[Stored data entries]

=== Begin Enclosure ===

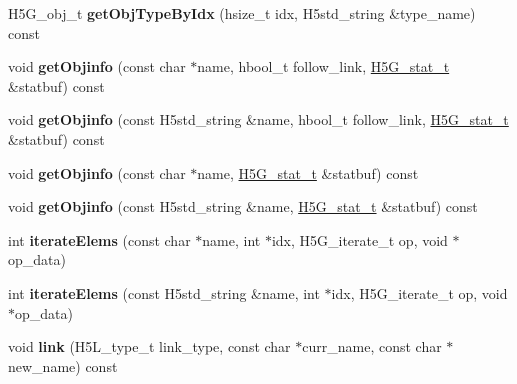 \begin{DoxyCompactItemize}
H5\+G\+\_\+obj\+\_\+t {\bfseries get\+Obj\+Type\+By\+Idx} (hsize\+\_\+t idx, H5std\+\_\+string \&type\+\_\+name) const
\item 
\mbox{\label{class_h5_1_1_h5_location_af58f494751bb96e57f6d1b05429801ce}} 
void {\bfseries get\+Objinfo} (const char $\ast$name, hbool\+\_\+t follow\+\_\+link, \hyperlink{struct_h5_g__stat__t}{H5\+G\+\_\+stat\+\_\+t} \&statbuf) const
\item 
\mbox{\label{class_h5_1_1_h5_location_a019705cd4c7bcdc799687c24782fed27}} 
void {\bfseries get\+Objinfo} (const H5std\+\_\+string \&name, hbool\+\_\+t follow\+\_\+link, \hyperlink{struct_h5_g__stat__t}{H5\+G\+\_\+stat\+\_\+t} \&statbuf) const
\item 
\mbox{\label{class_h5_1_1_h5_location_abf64a4c287b723cc7c9c1e02940a2a6a}} 
void {\bfseries get\+Objinfo} (const char $\ast$name, \hyperlink{struct_h5_g__stat__t}{H5\+G\+\_\+stat\+\_\+t} \&statbuf) const
\item 
\mbox{\label{class_h5_1_1_h5_location_a94d305e5a5fd1ac8a1f9e94264388b2a}} 
void {\bfseries get\+Objinfo} (const H5std\+\_\+string \&name, \hyperlink{struct_h5_g__stat__t}{H5\+G\+\_\+stat\+\_\+t} \&statbuf) const
\item 
\mbox{\label{class_h5_1_1_h5_location_abf1d859e124f6c2fec7a5db3f8942159}} 
int {\bfseries iterate\+Elems} (const char $\ast$name, int $\ast$idx, H5\+G\+\_\+iterate\+\_\+t op, void $\ast$op\+\_\+data)
\item 
\mbox{\label{class_h5_1_1_h5_location_a2b9bb5d3de29447f5c8878e2a48de317}} 
int {\bfseries iterate\+Elems} (const H5std\+\_\+string \&name, int $\ast$idx, H5\+G\+\_\+iterate\+\_\+t op, void $\ast$op\+\_\+data)
\item 
\mbox{\label{class_h5_1_1_h5_location_a212fd661cc85152e11f694e4044c62db}} 
void {\bfseries link} (H5\+L\+\_\+type\+\_\+t link\+\_\+type, const char $\ast$curr\+\_\+name, const char $\ast$new\+\_\+name) const
\item 
\mbox{\label{class_h5_1_1_h5_location_a76d53556d90a4add7a8c16fda97c7864}} 

\end{DoxyCompactItemize}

=== End Enclosure ===

* **ACTION ITEM**
Look through the entries and return every line where "char" appears.

* **RESULT OF THIS EXERCISE**
void {\bfseries get\+Objinfo} (const char $\ast$name, hbool\+\_\+t follow\+\_\+link, \hyperlink{struct_h5_g__stat__t}{H5\+G\+\_\+stat\+\_\+t} \&statbuf) const
void {\bfseries get\+Objinfo} (const char $\ast$name, \hyperlink{struct_h5_g__stat__t}{H5\+G\+\_\+stat\+\_\+t} \&statbuf) const
int {\bfseries iterate\+Elems} (const char $\ast$name, int $\ast$idx, H5\+G\+\_\+iterate\+\_\+t op, void $\ast$op\+\_\+data)
void {\bfseries link} (H5\+L\+\_\+type\+\_\+t link\+\_\+type, const char $\ast$curr\+\_\+name, const char $\ast$new\+\_\+name) const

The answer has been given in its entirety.